■ **TEXT PROVIDED**
- - -

Temptress
*½/**** Image B+ Sound B Extras B
starring Larry Poindexter, Rochelle Swanson, Julie Strain, Linda Blair
written by Mark Thomas McGee
directed by Jim Wynorski
by Bryant Frazer If there’s any doubt what kind of movie he’s made, director Jim Wynorski dispels it in the opening moments of Sorceress, as B-movie bombshell Julie Strain appears frontally nude, lighting a candle and muttering a witchy incantation. Although she’s dead by the end of the first reel, her influence lingers as she taunts ex-husband Larry (Larry Poindexter) from beyond the grave in flashbacks and sexy visions that culminate in Strain’s Erica glaring up at him from her corner of a three-way, promising, “You’ll never be rid of me” as he watches, sad-faced and helpless, like a kid who dropped his ice-cream cone.
The intrigue is thick: Erica, Maria (Toni Naples), and Amelia (Linda Blair) are L.A. witches in a relationship that ruptured when Erica cursed Larry’s law-firm colleague Howard (Edward Albert) with a disabling car crash to further Larry’s career. (William Marshall, Blacula himself, has a minor role as another lawyer from his firm.) It turns out that Larry never really loved Erica, he was merely seduced with a little of that old black magic. After a marital scuffle on a balcony ends with Erica falling to her death, Larry gets back to business with ex-girlfriend Carol (Rochelle Swanson) in an extended sex scene that climaxes with some light tongue-on-butt action, and both Erica and Amelia may have something to say about that rekindled flame. Meanwhile, Amelia is running some sort of scheme that involves framing a guy named Stan Latarga (Michael Parks) for the murder of his wife, Annie (Melissa Brasselle), who appears on screen just long enough to be shot four times in the gut. Yep, it’s a bit confusing. And that’s only the first 25 minutes!

- - -

■ **RECORDS SUPPLIED**
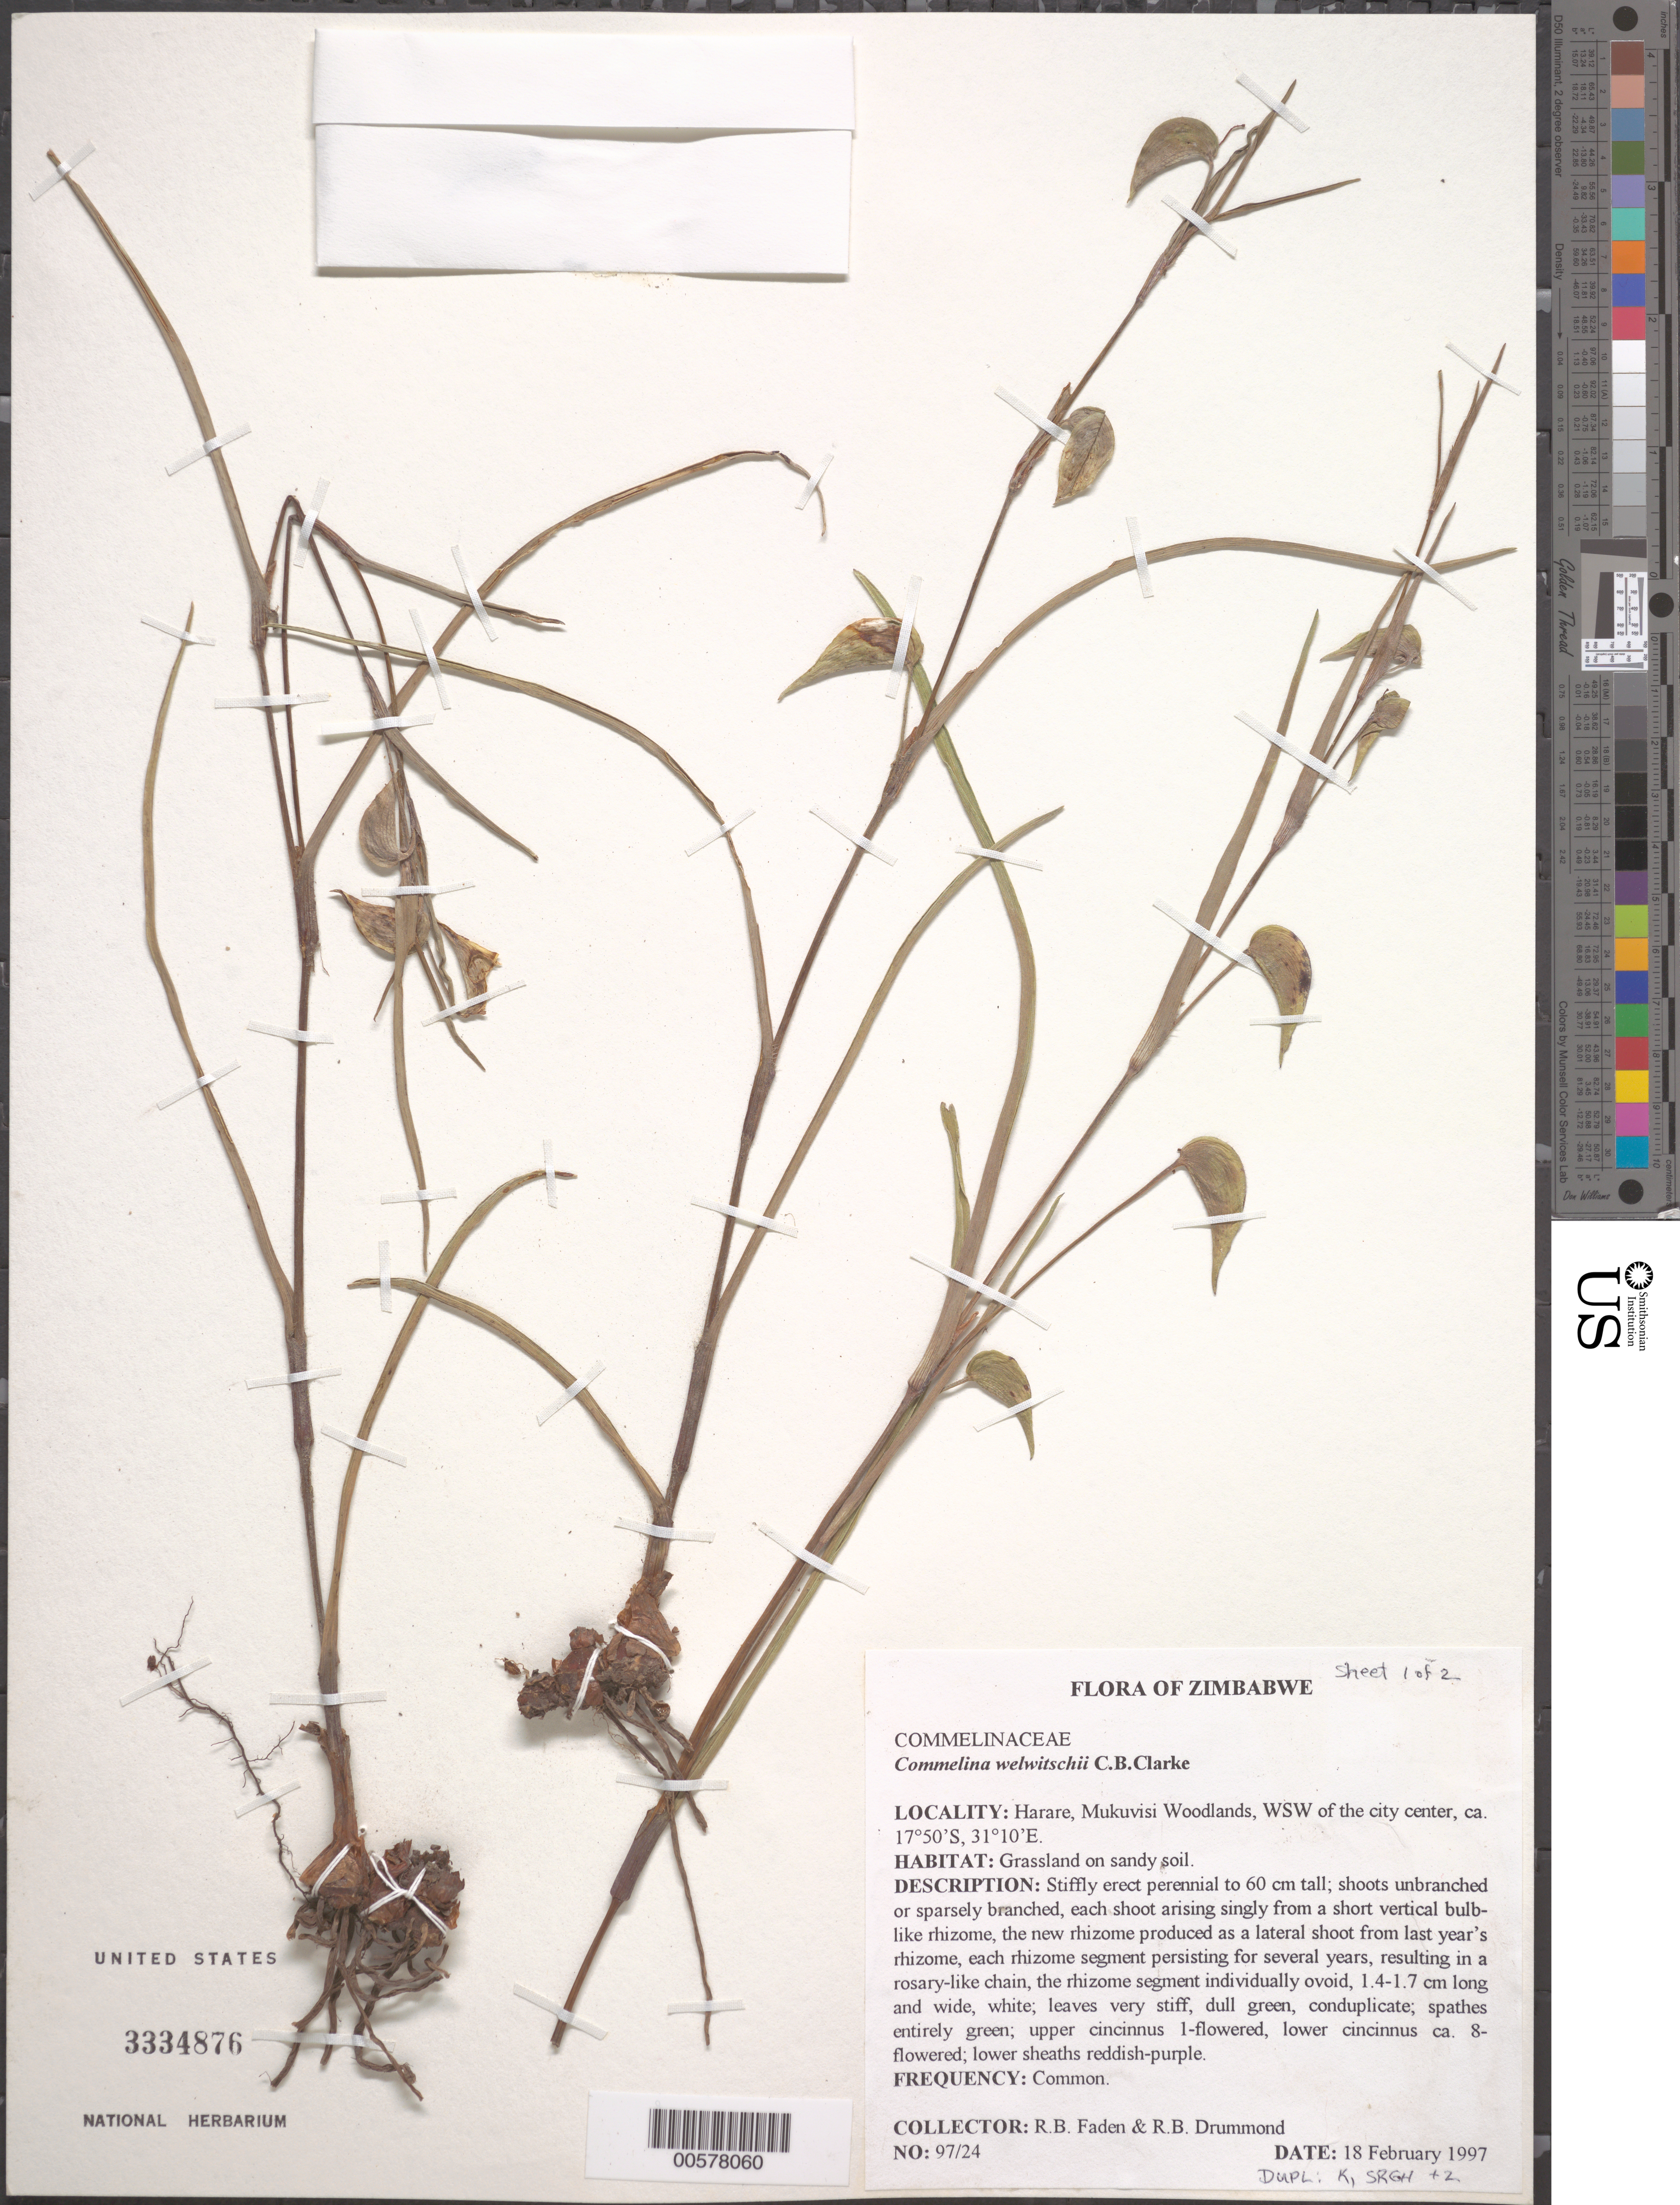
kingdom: Plantae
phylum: Tracheophyta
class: Liliopsida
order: Commelinales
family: Commelinaceae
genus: Commelina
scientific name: Commelina welwitschii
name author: C.B. Clarke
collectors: R. B. Faden, R. Drummond, A. Mapaura, M. Hyde & M. Silva-Jones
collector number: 97/24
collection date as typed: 17 Feb 1997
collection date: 1997-02-17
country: Zimbabwe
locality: Hararek, mukuvisi woodlands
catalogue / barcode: US 3334876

- - -

■ **THE TASKS**
**1)** According to the film review, why did Erica curse Howard with a disabling car crash?
**2)** Echo the rows from their start through the line containing "locality: Hararek, mukuvisi woodlands", leaving the pictures out.

■ **ANSWERS FOR THE TASKS**
**1)** She cursed Howard, Larry's law-firm colleague, to further Larry's career.

**2)**
kingdom: Plantae
phylum: Tracheophyta
class: Liliopsida
order: Commelinales
family: Commelinaceae
genus: Commelina
scientific name: Commelina welwitschii
name author: C.B. Clarke
collectors: R. B. Faden, R. Drummond, A. Mapaura, M. Hyde & M. Silva-Jones
collector number: 97/24
collection date as typed: 17 Feb 1997
collection date: 1997-02-17
country: Zimbabwe
locality: Hararek, mukuvisi woodlands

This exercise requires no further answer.